São Paulo, a metrópole que nunca dorme, parece cenário de filme de zumbi no primeiro dia do ano.

Os carros desaparecem, assim como o barulho. Os raros infelizes nos pontos de ônibus criam musgo na pele enquanto esperam a condução. A desolação se acentua pela fase vermelha da quarentena, decretada no feriado para todo o estado.

Comer, no apocalipse zumbi, é sempre uma aventura com dose extra de emoção. Costuma envolver saques a lojas abandonadas, esconde-esconde nos corredores de supermercados povoados por mortos-vivos. Nunca me arrisquei nessa modalidade esportiva, embora oportunidade não tenha faltado.

Moro há 20 anos em frente a um supermercado que só fecha um dia por ano –o 1º de janeiro. Houve ocasiões em que, tendo bebido tudo no 31, precisei cruzar a cidade em busca de cerveja para adormecer o tédio do dia morto. Era mais fácil descolar uma marreta para enfrentar cadeados e seguranças armados.

Desta vez fiz a ceia em casa, portanto tenho sobras. Mas o bicho pegou em outras eras, quando acordava de ressaca e faminto depois de ter passado a virada numa festa alheia.

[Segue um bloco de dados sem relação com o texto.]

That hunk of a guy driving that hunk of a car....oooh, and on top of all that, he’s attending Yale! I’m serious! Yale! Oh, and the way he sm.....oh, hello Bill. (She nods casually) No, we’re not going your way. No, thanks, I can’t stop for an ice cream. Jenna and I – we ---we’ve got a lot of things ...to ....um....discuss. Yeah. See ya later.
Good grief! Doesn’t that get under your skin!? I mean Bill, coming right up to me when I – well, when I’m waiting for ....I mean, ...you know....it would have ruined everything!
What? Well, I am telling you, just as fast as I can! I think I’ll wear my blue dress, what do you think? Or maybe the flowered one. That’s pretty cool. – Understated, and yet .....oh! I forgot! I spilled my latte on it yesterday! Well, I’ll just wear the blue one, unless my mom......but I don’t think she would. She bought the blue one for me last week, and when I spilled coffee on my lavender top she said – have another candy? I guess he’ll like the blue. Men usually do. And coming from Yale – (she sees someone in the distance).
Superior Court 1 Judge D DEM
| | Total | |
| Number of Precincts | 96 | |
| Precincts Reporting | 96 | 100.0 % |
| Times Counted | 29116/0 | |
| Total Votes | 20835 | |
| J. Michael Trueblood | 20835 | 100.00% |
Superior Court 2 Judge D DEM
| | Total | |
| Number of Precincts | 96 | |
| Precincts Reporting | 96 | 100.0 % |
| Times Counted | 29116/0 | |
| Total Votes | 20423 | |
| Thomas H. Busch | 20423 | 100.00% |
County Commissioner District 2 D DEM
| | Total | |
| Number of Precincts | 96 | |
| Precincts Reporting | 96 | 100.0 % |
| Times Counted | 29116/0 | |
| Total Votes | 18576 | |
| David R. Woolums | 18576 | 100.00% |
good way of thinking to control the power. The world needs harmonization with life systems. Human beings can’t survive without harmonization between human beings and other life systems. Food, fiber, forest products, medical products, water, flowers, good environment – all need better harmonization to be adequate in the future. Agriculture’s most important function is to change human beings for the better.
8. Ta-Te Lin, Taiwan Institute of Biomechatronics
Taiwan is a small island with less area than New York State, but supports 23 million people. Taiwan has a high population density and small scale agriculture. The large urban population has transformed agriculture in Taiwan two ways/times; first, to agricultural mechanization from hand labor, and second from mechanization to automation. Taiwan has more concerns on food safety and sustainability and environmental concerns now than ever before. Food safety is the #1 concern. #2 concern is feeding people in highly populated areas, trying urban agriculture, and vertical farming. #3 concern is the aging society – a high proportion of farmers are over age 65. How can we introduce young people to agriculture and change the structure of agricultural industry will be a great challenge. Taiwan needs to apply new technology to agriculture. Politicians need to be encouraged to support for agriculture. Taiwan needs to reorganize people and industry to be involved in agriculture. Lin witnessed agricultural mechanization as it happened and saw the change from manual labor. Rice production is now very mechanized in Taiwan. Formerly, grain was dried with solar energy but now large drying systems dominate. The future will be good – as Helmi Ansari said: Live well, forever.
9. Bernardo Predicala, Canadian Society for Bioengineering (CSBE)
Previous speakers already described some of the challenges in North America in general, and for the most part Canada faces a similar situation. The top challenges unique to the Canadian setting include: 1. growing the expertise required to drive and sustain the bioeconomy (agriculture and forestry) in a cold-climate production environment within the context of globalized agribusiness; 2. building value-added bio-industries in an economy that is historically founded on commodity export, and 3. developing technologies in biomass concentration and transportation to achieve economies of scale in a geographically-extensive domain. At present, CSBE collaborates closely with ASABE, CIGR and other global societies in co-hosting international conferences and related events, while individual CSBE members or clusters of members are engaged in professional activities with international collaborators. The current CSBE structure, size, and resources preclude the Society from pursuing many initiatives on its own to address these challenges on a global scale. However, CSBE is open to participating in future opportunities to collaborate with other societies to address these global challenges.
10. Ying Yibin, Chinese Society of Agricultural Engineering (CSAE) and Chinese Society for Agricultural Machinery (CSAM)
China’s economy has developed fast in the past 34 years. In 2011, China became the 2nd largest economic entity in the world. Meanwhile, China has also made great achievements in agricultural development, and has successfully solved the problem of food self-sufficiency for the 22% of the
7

Procurar restaurante no 1 do 1 era uma expedição. A Vila Madalena parecia o Mojave; os Jardins tinham a energia vital do interior das Antártida. Quando você finalmente encontrava um lugar aberto, rolava fila de espera –mesmo vazia, a cidade é cheia de gente que precisa se alimentar.

Claro que a zumbilândia não se restringe a São Paulo. O mundo inteiro se transforma em “Walking Dead” em datas assim. Eu, quando viajava para fora do país, era especialista em chegar ao destino em feriados que parecem abduzir toda a população.

Já pousei em Paris na segunda-feira de Páscoa, em Barcelona na tal da Segunda Páscoa catalã (em maio!) e em Londres no boxing day, um dia depois do Natal. Imagine a dureza que é arranjar comida com todas as biroscas fechadas, na Inglaterra.

Graças ao corona, em 2021 fomos poupados do safári cross-town em busca do primeiro almoço do ano. A frustração é todinha virtual, nos aplicativos de entrega.

Por curiosidade mórbida, resolvi zapear o Rappi e o iFood. Padaria, açaí, panificadora, padoca, rodízio japa xexelento, outro açaí. Velhoooooooo!! Neste momento tem alguém almoçando pão na chapa ou açaí com leite Ninho. Dá conforto saber que eu não sou essas pessoas.

O rally internético também revela lugares tradicionais paulistanos, casas antigas que eu não frequento nem sei por quê. E que abrem no Ano Novo, veja só.

Almanara, R$ 56,60 num arroz com lentilhas. Bolinha, feijoada individual por R$ 139,40. De repente, lembrei exatamente por que não vou mais a esses restaurantes. Alguém deveria avisar ao Lanches Estadão que não é razoável cobrar R$ 34,90 por um sanduíche de pernil de boteco de taxista.

Aliviado por escapar desses golpes na carteira, vou agora esquentar a ceia de ontem. E verificar a tranca da porta: não quero nenhum zumbi bicão para filar meu almoço.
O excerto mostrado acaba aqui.